Substitute $1\text{arcminute}$ for $a$, $21600\text{arcminutes}$ for $A$ and $1006.35\text{years}$ for $T$ in equation (5).

$\begin{array}{c}t=\frac{1\text{arcminutes}}{21600\text{arcminutes}}\left(1006.53\text{years}\right)\\ =4.6\times {10}^{-2}\text{year}\left(\frac{365\text{days}}{1\text{year}}\right)\\ =17.0084\text{days}\end{array}$

Conclusion:

Thus, the time taken by a transneptunian object to move $1\text{arcminute}$ across is $17.0084\text{days}$.

To determine

(c)

The reason that the astronomical discoveries require patience.

Answer to Problem 24Q

The discoveries related to transneptunian objects require patience because it asks for a huge amount of time too.

Explanation of Solution

Concept used:

As 1st TNO was Pluto that brought a new revolution in astronomy and after whose discovery, many astronomers wanted more TNOs like that. One of the astronomers, Clyde Tombaugh started researching for more such objects for a couple of years, but he found nothing.

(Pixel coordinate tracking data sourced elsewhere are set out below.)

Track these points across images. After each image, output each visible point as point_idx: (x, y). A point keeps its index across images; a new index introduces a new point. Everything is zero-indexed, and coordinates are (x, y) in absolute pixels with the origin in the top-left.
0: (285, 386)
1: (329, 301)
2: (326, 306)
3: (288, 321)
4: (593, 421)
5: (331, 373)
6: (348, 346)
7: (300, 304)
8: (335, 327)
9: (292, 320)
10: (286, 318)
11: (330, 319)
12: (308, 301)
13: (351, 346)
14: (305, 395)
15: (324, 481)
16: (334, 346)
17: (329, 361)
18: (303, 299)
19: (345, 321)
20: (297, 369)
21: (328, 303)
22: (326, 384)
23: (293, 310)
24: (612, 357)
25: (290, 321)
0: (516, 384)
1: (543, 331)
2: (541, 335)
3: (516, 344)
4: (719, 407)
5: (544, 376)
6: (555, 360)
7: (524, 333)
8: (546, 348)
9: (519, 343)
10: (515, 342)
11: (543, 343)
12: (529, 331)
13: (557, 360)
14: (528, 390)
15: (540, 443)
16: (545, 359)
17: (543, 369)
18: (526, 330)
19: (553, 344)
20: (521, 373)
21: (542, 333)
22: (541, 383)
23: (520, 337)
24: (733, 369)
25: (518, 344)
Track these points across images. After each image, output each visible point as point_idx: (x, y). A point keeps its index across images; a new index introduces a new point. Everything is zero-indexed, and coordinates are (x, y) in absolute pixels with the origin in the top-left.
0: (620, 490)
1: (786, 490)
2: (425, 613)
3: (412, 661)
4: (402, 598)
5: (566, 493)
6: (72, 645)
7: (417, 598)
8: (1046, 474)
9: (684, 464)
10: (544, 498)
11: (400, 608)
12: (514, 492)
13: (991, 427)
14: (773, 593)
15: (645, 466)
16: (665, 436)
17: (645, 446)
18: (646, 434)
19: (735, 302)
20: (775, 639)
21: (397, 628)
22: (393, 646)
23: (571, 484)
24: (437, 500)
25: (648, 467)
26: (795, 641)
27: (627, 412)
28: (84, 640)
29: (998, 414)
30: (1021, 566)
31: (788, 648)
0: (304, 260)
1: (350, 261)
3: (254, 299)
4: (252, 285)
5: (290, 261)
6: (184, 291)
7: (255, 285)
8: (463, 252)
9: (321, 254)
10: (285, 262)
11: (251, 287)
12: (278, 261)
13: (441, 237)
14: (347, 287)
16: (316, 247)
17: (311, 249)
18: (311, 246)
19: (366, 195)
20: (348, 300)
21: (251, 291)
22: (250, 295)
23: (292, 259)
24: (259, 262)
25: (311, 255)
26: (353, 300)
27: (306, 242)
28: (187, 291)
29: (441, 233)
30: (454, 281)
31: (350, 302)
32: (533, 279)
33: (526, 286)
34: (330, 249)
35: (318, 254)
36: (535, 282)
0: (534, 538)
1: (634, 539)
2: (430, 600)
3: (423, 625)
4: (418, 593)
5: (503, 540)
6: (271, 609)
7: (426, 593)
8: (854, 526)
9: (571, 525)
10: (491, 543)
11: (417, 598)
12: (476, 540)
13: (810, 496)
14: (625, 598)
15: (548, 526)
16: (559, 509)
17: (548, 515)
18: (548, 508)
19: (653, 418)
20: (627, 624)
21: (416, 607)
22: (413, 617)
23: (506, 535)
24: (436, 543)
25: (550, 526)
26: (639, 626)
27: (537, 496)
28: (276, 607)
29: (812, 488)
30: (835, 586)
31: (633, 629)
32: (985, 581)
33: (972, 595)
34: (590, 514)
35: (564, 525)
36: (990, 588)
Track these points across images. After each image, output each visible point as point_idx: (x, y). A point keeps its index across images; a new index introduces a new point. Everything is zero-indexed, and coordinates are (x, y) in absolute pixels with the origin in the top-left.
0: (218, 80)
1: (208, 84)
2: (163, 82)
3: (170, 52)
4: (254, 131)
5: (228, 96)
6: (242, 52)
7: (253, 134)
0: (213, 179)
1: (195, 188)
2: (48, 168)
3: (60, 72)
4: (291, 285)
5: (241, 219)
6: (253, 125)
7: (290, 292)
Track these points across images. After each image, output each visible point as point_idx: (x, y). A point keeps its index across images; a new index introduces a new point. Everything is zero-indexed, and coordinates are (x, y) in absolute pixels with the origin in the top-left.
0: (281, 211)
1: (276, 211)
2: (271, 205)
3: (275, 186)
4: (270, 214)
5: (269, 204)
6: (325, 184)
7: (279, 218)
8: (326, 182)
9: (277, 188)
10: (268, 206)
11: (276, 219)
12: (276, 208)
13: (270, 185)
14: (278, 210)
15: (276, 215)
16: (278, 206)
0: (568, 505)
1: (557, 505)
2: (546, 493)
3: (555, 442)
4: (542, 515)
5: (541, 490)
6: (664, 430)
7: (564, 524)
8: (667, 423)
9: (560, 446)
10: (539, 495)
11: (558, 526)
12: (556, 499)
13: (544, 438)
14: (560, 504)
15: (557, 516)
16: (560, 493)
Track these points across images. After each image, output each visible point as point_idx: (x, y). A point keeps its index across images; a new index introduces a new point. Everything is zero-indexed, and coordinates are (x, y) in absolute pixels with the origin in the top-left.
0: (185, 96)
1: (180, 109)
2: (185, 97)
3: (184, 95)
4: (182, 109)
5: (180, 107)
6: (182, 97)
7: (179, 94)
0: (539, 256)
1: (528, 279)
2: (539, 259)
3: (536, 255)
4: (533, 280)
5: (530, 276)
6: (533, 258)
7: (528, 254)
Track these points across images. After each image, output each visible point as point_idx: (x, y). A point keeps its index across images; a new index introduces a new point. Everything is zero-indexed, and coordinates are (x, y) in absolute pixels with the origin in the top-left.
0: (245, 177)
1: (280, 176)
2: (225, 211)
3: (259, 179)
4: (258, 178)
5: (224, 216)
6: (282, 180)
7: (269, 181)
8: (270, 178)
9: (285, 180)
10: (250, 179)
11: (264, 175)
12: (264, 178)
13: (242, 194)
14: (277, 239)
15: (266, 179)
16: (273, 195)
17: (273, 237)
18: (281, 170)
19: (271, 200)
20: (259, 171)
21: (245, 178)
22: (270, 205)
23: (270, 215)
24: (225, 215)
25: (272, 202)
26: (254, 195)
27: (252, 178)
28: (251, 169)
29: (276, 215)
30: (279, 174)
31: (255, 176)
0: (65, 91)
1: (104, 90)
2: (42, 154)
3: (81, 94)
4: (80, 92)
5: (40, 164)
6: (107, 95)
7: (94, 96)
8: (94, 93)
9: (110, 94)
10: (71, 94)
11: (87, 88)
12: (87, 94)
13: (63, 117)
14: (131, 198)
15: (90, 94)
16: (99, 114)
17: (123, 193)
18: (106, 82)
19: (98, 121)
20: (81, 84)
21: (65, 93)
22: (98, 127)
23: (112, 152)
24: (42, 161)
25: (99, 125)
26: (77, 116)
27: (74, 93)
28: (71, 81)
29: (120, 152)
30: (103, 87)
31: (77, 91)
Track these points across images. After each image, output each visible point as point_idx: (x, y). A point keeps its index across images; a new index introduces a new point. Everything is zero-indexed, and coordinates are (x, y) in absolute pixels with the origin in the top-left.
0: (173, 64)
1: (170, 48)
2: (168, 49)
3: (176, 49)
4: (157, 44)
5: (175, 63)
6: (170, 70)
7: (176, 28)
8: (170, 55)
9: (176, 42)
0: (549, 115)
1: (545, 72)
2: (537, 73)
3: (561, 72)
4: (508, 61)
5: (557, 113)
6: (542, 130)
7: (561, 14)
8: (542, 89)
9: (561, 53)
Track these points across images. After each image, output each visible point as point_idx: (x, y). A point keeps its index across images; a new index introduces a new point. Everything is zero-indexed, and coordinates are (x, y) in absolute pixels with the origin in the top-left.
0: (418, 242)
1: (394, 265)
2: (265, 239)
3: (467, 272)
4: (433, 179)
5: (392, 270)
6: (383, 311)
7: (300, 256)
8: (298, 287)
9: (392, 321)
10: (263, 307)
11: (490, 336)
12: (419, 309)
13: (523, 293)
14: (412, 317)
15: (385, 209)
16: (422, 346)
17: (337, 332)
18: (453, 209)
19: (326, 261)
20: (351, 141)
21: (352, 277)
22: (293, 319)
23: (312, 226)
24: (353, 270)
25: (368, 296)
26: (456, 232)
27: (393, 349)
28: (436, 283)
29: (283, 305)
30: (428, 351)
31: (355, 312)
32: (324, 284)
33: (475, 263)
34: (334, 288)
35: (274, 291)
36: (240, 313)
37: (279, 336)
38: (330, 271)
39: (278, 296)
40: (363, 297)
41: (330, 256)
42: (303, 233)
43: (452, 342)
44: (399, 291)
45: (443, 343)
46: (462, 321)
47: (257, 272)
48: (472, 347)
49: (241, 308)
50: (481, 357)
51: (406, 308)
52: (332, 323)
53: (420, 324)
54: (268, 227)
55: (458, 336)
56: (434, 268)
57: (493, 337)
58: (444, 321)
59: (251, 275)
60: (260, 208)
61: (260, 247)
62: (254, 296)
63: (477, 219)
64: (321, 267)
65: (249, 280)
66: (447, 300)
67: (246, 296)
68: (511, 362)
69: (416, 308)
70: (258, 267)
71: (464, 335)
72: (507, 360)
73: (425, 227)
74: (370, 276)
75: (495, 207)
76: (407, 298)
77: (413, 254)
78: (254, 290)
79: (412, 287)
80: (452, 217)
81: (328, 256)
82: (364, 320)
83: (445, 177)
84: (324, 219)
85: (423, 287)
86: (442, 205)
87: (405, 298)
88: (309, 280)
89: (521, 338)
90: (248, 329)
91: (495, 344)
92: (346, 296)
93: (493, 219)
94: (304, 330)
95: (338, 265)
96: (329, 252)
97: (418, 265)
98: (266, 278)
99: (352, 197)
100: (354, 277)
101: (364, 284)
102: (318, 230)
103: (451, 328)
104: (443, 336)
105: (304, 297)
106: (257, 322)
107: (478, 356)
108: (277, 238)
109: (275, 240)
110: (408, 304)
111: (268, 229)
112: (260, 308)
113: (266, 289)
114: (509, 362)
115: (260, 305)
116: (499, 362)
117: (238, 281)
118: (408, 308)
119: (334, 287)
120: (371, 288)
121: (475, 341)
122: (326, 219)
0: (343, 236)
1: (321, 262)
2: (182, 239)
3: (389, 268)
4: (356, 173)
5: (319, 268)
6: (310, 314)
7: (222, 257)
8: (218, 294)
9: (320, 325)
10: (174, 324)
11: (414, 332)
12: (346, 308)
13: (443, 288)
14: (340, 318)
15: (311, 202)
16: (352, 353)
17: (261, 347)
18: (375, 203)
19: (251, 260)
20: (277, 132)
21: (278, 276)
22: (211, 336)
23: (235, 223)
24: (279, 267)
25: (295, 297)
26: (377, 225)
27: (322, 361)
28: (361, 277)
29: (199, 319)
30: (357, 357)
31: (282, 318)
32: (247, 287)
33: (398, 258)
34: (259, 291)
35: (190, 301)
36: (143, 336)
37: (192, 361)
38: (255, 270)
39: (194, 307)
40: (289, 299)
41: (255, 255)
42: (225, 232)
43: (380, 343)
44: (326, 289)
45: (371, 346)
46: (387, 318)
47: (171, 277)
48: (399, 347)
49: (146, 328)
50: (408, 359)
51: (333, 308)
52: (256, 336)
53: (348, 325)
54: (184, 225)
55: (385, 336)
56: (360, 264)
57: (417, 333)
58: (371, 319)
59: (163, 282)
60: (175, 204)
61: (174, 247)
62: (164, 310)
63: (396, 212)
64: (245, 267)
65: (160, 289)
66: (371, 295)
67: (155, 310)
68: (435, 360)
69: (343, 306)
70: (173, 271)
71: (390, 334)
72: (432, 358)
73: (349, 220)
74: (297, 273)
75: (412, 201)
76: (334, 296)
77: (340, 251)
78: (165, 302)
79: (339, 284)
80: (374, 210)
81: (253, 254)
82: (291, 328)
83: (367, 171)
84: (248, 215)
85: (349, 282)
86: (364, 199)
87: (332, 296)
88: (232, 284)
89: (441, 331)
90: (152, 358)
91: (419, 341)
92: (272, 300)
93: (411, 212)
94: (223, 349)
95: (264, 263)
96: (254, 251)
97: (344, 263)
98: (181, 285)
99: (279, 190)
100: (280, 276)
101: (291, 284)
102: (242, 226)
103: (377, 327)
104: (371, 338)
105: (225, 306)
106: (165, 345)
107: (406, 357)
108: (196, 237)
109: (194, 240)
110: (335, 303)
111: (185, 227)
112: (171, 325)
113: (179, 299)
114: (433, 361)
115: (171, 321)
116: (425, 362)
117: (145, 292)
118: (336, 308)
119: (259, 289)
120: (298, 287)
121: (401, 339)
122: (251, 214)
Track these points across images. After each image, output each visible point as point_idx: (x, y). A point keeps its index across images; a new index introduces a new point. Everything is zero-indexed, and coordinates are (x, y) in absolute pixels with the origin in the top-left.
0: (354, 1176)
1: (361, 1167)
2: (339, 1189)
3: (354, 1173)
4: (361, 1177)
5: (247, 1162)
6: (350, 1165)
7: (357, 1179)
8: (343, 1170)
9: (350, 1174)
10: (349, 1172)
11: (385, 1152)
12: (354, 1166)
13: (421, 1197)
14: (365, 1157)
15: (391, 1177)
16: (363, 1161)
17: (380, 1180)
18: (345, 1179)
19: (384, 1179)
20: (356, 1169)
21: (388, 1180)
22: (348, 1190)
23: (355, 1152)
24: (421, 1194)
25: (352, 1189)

After that for a long time, no astronomer had guts to go for research for such objects as sake of saving time and spending it in some productive work and also as they believed that there would be no more of such objects like transneptunian.

They thought that there would be no more such objects because the transneptunian objects or TNOs take a huge amount of time to complete the orbit around sun, they are so slow that approximately they take $1000\text{years}$.

This is because the discoveries related to transneptunian object take a lot amount of time and with that requires patience.

Conclusion:

Thus, the discoveries related to transneptunian object require patience because it asks for a huge amount of time too.

To determine

(d)

The reason that transneptunian objects requires large telescopes equipped with sensitive detectors.

Answer to Problem 24Q

The discovery of transneptunian objects requires large telescopes equipped with sensitive detectors because of larger distance and smaller orbital radii of them.

Explanation of Solution

Concept used:

A trans-Neptunian object is a kind of a planet or a minor planet among other celestial objects in the solar system that orbits the sun at greater orbital radii than Neptune and with also a larger orbital speed.

The name transneptunian also suggests that these objects are far beyond the Neptune and therefore, this huge distance of about $30\text{AU}$ requires a lot to work on and the same asks for a huge amount of time.

This huge magnitude of distance requires the large telescopes with larger range and also the TNOs are very small in diameter, that’s because to make successful studies over there, the telescopes equipped with sensitive detectors.

Conclusion:

Thus, the discovery of transneptunian objects requires large telescopes equipped with sensitive detectors because of larger distance and smaller orbital radii of them.